| Textauszug |
******************************
Sommeliers zu Gast bei Winzern – da wird es nicht nur feuchtfröhlich, sondern später vor allem spannend für den Gast im Restaurant.
Blauer Himmel, Sonnenschein, Weitsicht über die Bündner Herrschaft – bei diesem Prachtwetter empfingen Francisca und Christian Obrecht eine Gruppe von Sommeliers diverser Schweizer Spitzenrestaurants auf ihrem Weingut in Jenins/GR. Eingeladen hatte Andreas Etter vom Weinhandel Jeroboam AG. «So wollen wir den Entscheidungsträgern einen Einblick in den zum Verkauf anstehenden Jahrgang gewähren», erklärt Etter die Idee. «Sie sollen sich vor Ort einen Eindruck machen, die Weine verkostet haben, bevor sie sie einkaufen. Der direkte Kontakt zu den Winzern und der informelle Austausch mit den Sommeliers steht im Zentrum.» So sollen die Sommeliers einen Wissensvorsprung gegenüber den Gästen gewinnen.
******************************
| Arbeitsauftrag 1 |
Gib aus dem Textauszug den Abschnitt von „Sommeliers zu Gast“ bis einschließlich „den Gästen gewinnen.“ wortgetreu wieder.
| Arbeitsauftrag 2 |
Beantworte anhand des Textauszugs die folgenden Fragen:
(a) Wo liegt das Weingut von Francisca und Christian Obrecht?
(b) Wer hatte die Sommeliers eingeladen?
(c) Was steht laut Etter im Zentrum?
Die Einträge sind eigenständiges Material und gehören nicht zum Textauszug.

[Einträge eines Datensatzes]
******************************
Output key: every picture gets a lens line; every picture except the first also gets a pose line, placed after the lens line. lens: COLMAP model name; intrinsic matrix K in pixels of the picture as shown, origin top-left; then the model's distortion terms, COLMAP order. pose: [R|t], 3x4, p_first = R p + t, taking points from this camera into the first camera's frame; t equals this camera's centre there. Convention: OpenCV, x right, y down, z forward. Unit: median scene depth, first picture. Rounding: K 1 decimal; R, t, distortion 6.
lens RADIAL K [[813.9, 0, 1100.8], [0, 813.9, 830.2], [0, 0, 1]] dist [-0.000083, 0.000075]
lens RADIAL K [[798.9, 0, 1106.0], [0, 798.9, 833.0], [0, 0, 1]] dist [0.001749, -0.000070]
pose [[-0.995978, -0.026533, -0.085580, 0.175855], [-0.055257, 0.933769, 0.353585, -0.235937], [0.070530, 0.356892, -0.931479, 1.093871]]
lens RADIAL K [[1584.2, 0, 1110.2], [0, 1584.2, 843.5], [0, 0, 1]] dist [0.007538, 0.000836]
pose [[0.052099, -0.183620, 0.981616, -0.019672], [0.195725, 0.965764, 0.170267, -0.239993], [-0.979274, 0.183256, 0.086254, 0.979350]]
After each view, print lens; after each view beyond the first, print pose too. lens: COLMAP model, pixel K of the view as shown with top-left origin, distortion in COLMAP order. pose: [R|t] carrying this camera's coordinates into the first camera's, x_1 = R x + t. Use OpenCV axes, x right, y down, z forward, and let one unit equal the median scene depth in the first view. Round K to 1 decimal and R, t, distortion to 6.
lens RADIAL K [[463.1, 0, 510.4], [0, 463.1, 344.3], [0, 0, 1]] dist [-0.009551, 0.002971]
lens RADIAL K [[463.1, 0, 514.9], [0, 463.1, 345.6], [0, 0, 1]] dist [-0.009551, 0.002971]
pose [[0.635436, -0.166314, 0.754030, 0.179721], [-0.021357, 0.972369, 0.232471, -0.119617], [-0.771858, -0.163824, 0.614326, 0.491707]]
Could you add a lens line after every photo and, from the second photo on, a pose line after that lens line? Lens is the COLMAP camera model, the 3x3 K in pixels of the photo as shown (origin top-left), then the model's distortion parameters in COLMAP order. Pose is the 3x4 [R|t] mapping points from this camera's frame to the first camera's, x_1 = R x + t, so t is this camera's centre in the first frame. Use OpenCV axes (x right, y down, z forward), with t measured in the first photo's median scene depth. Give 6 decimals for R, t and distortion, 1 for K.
******************************
| Lösung 1 |
Sommeliers zu Gast bei Winzern – da wird es nicht nur feuchtfröhlich, sondern später vor allem spannend für den Gast im Restaurant.
Blauer Himmel, Sonnenschein, Weitsicht über die Bündner Herrschaft – bei diesem Prachtwetter empfingen Francisca und Christian Obrecht eine Gruppe von Sommeliers diverser Schweizer Spitzenrestaurants auf ihrem Weingut in Jenins/GR. Eingeladen hatte Andreas Etter vom Weinhandel Jeroboam AG. «So wollen wir den Entscheidungsträgern einen Einblick in den zum Verkauf anstehenden Jahrgang gewähren», erklärt Etter die Idee. «Sie sollen sich vor Ort einen Eindruck machen, die Weine verkostet haben, bevor sie sie einkaufen. Der direkte Kontakt zu den Winzern und der informelle Austausch mit den Sommeliers steht im Zentrum.» So sollen die Sommeliers einen Wissensvorsprung gegenüber den Gästen gewinnen.

| Lösung 2 |
(a) In Jenins/GR.
(b) Andreas Etter vom Weinhandel Jeroboam AG.
(c) Der direkte Kontakt zu den Winzern und der informelle Austausch mit den Sommeliers.